The biggest you can use now is 3Tb without any per-formatting, you can get instructions from this Forum to make up a 4Tb drive, anything bigger you will have to get from* Weaknees*. People on this Forum are working on ways to use a bigger drive, but that work has not been completed yet.


----------



## jmbach (Jan 1, 2009)

+1


----------



## leechildfan (Feb 19, 2015)

Checkout http://www.tivocommunity.com/tivo-vb/showthread.php?t=528428 for the new tool provided by ggieseke to use 6TB drives in the Roamio's.


----------



## aaronwt (Jan 31, 2002)

Yes. His program works great. I used it to install a 5TB Red drive in my Roamio Pro. If you use the program just make sure you donate a little for all the time he spent developing it.


----------



## MikeekiM (Jun 25, 2002)

TivoRocks193 said:


> I've been reading a lot of posts in the forum and I see a lot of conflicting information about using 6TB drives with Roamio that looks like it might be outdated. Can I get a recent update on which of the following three drives are confirm to work (or not work) with a TiVo Roamio without any special formatting/set up:
> 
> 
> WD Red 6TB (Model WD60EFRX)
> ...





leechildfan said:


> Checkout http://www.tivocommunity.com/tivo-vb/showthread.php?t=528428 for the new tool provided by ggieseke to use 6TB drives in the Roamio's.

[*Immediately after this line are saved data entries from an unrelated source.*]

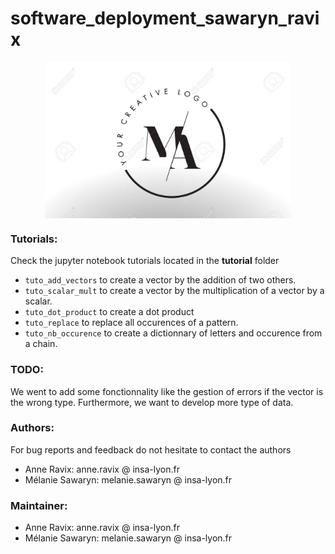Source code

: # software_deployment_sawaryn_ravix

<div style="display: flex; justify-content: center;">
 <img src="logo.jpg" height="250">
</div>


### Tutorials:

Check the jupyter notebook tutorials located in the __tutorial__ folder
+ `tuto_add_vectors` to create a vector by the addition of two others. 
+ `tuto_scalar_mult` to create a vector by the multiplication of a vector by a scalar. 
+ `tuto_dot_product` to create a dot product
+ `tuto_replace` to replace all occurences of a pattern.
+ `tuto_nb_occurence` to create a dictionnary of letters and occurence from a chain.

### TODO:

We went to add some fonctionnality like the gestion of errors if the vector is the wrong type. Furthermore, we want to develop more type of data.

### Authors:

For bug reports and feedback do not hesitate to contact the authors

+ Anne Ravix: anne.ravix @ insa-lyon.fr
+ Mélanie Sawaryn: melanie.sawaryn @ insa-lyon.fr

### Maintainer:

+ Anne Ravix: anne.ravix @ insa-lyon.fr
+ Mélanie Sawaryn: melanie.sawaryn @ insa-lyon.fr
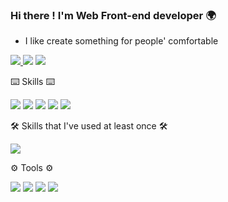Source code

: ### Hi there ! I'm Web Front-end developer 🌍

- I like create something for people' comfortable


<a href="https://velog.io/@tjrans9248" target="_black"> <img src="https://img.shields.io/badge/Velog-20C997?style=plastic&logo=Velog&logoColor=white"/> </a>
 <img src="https://img.shields.io/badge/seanyang8922@gmail.com-EA4335?style=plastic&logo=Gmail&logoColor=white"/> 
  <a href="https://www.notion.so/a8f7e4ebd1484fb69edcdd4915bec7f2" target="_black"> <img src="https://img.shields.io/badge/Portfolio-0d0d0d?style=plastic&logo=Notion&logoColor=white"/> </a>

<!--
**tjrans9248/tjrans9248** is a ✨ _special_ ✨ repository because its `README.md` (this file) appears on your GitHub profile.

Here are some ideas to get you started:

- 🔭 I’m currently working on ...
- 🌱 I’m currently learning ...
- 👯 I’m looking to collaborate on ...
- 🤔 I’m looking for help with ...
- 💬 Ask me about ...
- 📫 How to reach me: ...
- 😄 Pronouns: ...
- ⚡ Fun fact: ...


-->
<p> ⌨️ Skills ⌨️ </p>

  <img src="https://img.shields.io/badge/React-61DAFB?style=plastic&logo=React&logoColor=white"/>  <img src="https://img.shields.io/badge/styled-components-DB7093?style=plastic&logo=styled-components&logoColor=white"/> <img src="https://img.shields.io/badge/HTML5-E34F26?style=plastic&logo=HTML5&logoColor=white"/> <img src="https://img.shields.io/badge/CSS3-1572B6?style=plastic&logo=CSS3&logoColor=white"/> <img src="https://img.shields.io/badge/JavaScript-F7DF1E?style=plastic&logo=JavaScript&logoColor=white"/>
  
<p> 🛠 Skills that I've used at least once 🛠 <p>

<img src="https://img.shields.io/badge/React-Native-61DAFB?style=plastic&logo=React&logoColor=white"/>

  
<p> ⚙️ Tools ⚙️ </p>
 
<img src="https://img.shields.io/badge/Figma-F24E1E?style=plastic&logo=Figma&logoColor=white"/> <img src="https://img.shields.io/badge/Git-F05032?style=plastic&logo=Git&logoColor=white"/> <img src="https://img.shields.io/badge/GitHub-181717?style=plastic&logo=GitHub&logoColor=white"/> <img src="https://img.shields.io/badge/Trello-0052CC?style=plastic&logo=Trello&logoColor=white"/>

<!-- ![Anurag's GitHub stats](https://github-readme-stats.vercel.app/api?username=tjrans9248&show_icons=true&theme=buefy) -->


 
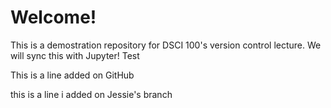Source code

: # Welcome!
This is a demostration repository for DSCI 100's version control lecture. We will sync this with Jupyter!
Test

This is a line added on GitHub

this is a line i added on Jessie's branch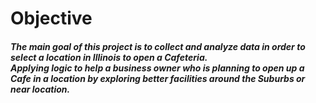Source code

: # Objective
##### The main goal of this project is to collect and analyze data in order to select a location in Illinois to open a Cafeteria.<br> Applying logic to help a business owner who is planning to open up a Cafe in a location by exploring better facilities around the Suburbs or near location.
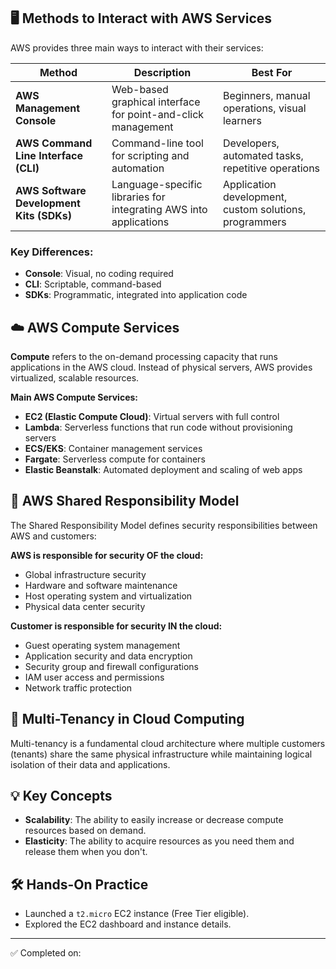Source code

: ## 🖥️ Methods to Interact with AWS Services

AWS provides three main ways to interact with their services:

| Method | Description | Best For |
|--------|-------------|----------|
| **AWS Management Console** | Web-based graphical interface for point-and-click management | Beginners, manual operations, visual learners |
| **AWS Command Line Interface (CLI)** | Command-line tool for scripting and automation | Developers, automated tasks, repetitive operations |
| **AWS Software Development Kits (SDKs)** | Language-specific libraries for integrating AWS into applications | Application development, custom solutions, programmers |

### Key Differences:
- **Console**: Visual, no coding required
- **CLI**: Scriptable, command-based
- **SDKs**: Programmatic, integrated into application code

## ☁️ AWS Compute Services

**Compute** refers to the on-demand processing capacity that runs applications in the AWS cloud. Instead of physical servers, AWS provides virtualized, scalable resources.

**Main AWS Compute Services:**
- **EC2 (Elastic Compute Cloud)**: Virtual servers with full control
- **Lambda**: Serverless functions that run code without provisioning servers
- **ECS/EKS**: Container management services
- **Fargate**: Serverless compute for containers
- **Elastic Beanstalk**: Automated deployment and scaling of web apps

## 🔐 AWS Shared Responsibility Model

The Shared Responsibility Model defines security responsibilities between AWS and customers:

**AWS is responsible for security OF the cloud:**
- Global infrastructure security
- Hardware and software maintenance
- Host operating system and virtualization
- Physical data center security

**Customer is responsible for security IN the cloud:**
- Guest operating system management
- Application security and data encryption
- Security group and firewall configurations
- IAM user access and permissions
- Network traffic protection

## 🤝 Multi-Tenancy in Cloud Computing
Multi-tenancy is a fundamental cloud architecture where multiple customers (tenants) share the same physical infrastructure while maintaining logical isolation of their data and applications.

## 💡 Key Concepts
- **Scalability**: The ability to easily increase or decrease compute resources based on demand.
- **Elasticity**: The ability to acquire resources as you need them and release them when you don't.

## 🛠️ Hands-On Practice
- Launched a `t2.micro` EC2 instance (Free Tier eligible).
- Explored the EC2 dashboard and instance details.

---
✅ Completed on: 

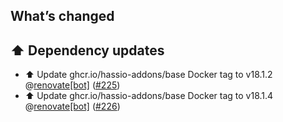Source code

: ## What’s changed

## ⬆️ Dependency updates

- ⬆️ Update ghcr.io/hassio-addons/base Docker tag to v18.1.2 @[renovate[bot]](https://github.com/apps/renovate) ([#225](https://github.com/hassio-addons/addon-thelounge/pull/225))
- ⬆️ Update ghcr.io/hassio-addons/base Docker tag to v18.1.4 @[renovate[bot]](https://github.com/apps/renovate) ([#226](https://github.com/hassio-addons/addon-thelounge/pull/226))
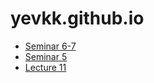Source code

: # yevkk.github.io
- [Seminar 6-7](https://yevkk.github.io/pr6-7/)
- [Seminar 5](https://yevkk.github.io/pr5/)
- [Lecture 11](https://yevkk.github.io/lec11/)
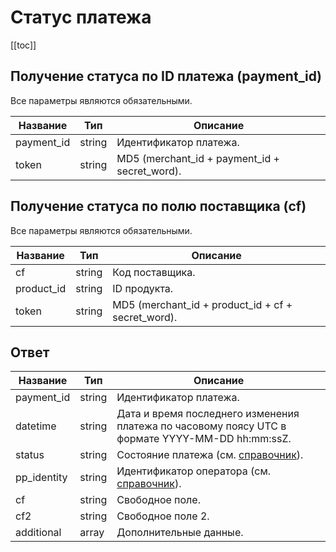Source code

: # Статус платежа

[[toc]]

## Получение статуса по ID платежа (payment_id)
 
Все параметры являются обязательными.

| Название   | Тип    | Описание                                     |
|------------|--------|----------------------------------------------|
| payment_id | string | Идентификатор платежа.                                   |
| token      | string | MD5 (merchant_id + payment_id + secret_word). |

## Получение статуса по полю поставщика (cf)

Все параметры являются обязательными.

| Название   | Тип    | Описание                                          |
|------------|--------|---------------------------------------------------|
| cf         | string | Код поставщика.                                   |
| product_id | string | ID продукта.                                      |
| token      | string | MD5 (merchant_id + product_id + cf + secret_word). |

## Ответ

| Название    | Тип    | Описание                                                                                        |
|-------------|--------|-------------------------------------------------------------------------------------------------|
| payment_id  | string | Идентификатор платежа.                                                                          |
| datetime    | string | Дата и время последнего изменения платежа по часовому поясу UTC в формате YYYY-MM-DD hh:mm:ssZ. |
| status      | string | Состояние платежа (см. [справочник](/gateway-mcom/dictionary.md)).                              |
| pp_identity | string | Идентификатор оператора (см. [справочник](/gateway-mcom/dictionary.md)).                                                               |
| cf          | string | Свободное поле.                                                                                 |
| cf2         | string | Свободное поле 2.                                                                               |
| additional  | array  | Дополнительные данные.                                                                          |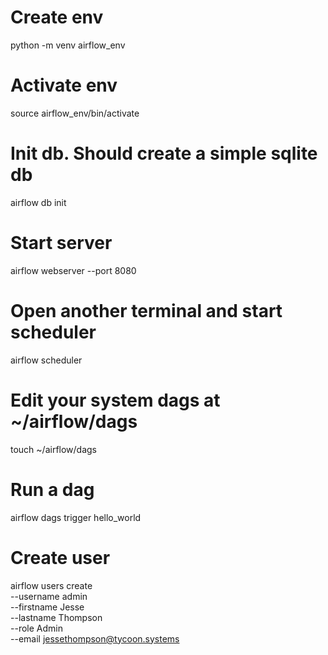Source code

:# Create env
python -m venv airflow_env

# Activate env
source airflow_env/bin/activate

# Init db. Should create a simple sqlite db
airflow db init

# Start server
airflow webserver --port 8080

# Open another terminal and start scheduler
airflow scheduler

# Edit your system dags at ~/airflow/dags
touch ~/airflow/dags <dag>

# Run a dag 
airflow dags trigger hello_world

# Create user
airflow users create \
    --username admin \
    --firstname Jesse \
    --lastname Thompson \
    --role Admin \
    --email jessethompson@tycoon.systems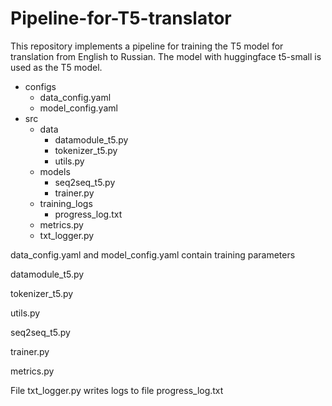 # Pipeline-for-T5-translator
This repository implements a pipeline for training the T5 model for translation from English to Russian. The model with huggingface t5-small is used as the T5 model.

- configs
  - data_config.yaml
  - model_config.yaml
- src
  - data
    - datamodule_t5.py
    - tokenizer_t5.py
    - utils.py
  - models
     - seq2seq_t5.py
     - trainer.py
  - training_logs
    - progress_log.txt
  - metrics.py
  - txt_logger.py

data_config.yaml and model_config.yaml contain training parameters

datamodule_t5.py

tokenizer_t5.py

utils.py

seq2seq_t5.py

trainer.py

metrics.py

File txt_logger.py writes logs to file progress_log.txt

So the question remains (I think)... If you use ggieseke's software tool to upgrade to a large capacity drive, will all of the above drives work equally well?


----------



## jmbach (Jan 1, 2009)

Short answer is yes. 

I prefer green/red drives.


----------



## MikeekiM (Jun 25, 2002)

Thanks! So there really is no reason to buy a Roamio Pro unless you don't feel comfortable cracking open the box and moving the drive between your Roamio and your computer (and back)...

ggieseke's tool looks pretty straight forward... Boot the new drive on Roamio and let it do an initial format...move to computer to expand to take advantage of the larger capacity...move it back...

Am I missing anything?


----------



## ggieseke (May 30, 2008)

MikeekiM said:


> Thanks! So there really is no reason to buy a Roamio Pro unless you don't feel comfortable cracking open the box and moving the drive between your Roamio and your computer (and back)...
> 
> ggieseke's tool looks pretty straight forward... Boot the new drive on Roamio and let it do an initial format...move to computer to expand to take advantage of the larger capacity...move it back...
> 
> Am I missing anything?


As long as you're comfortable with that process that's all it takes. A few minutes could save you blah blah blah...

P.S. I'm not a gekko, but I did spend spend several months in England. They know good beer over there.


----------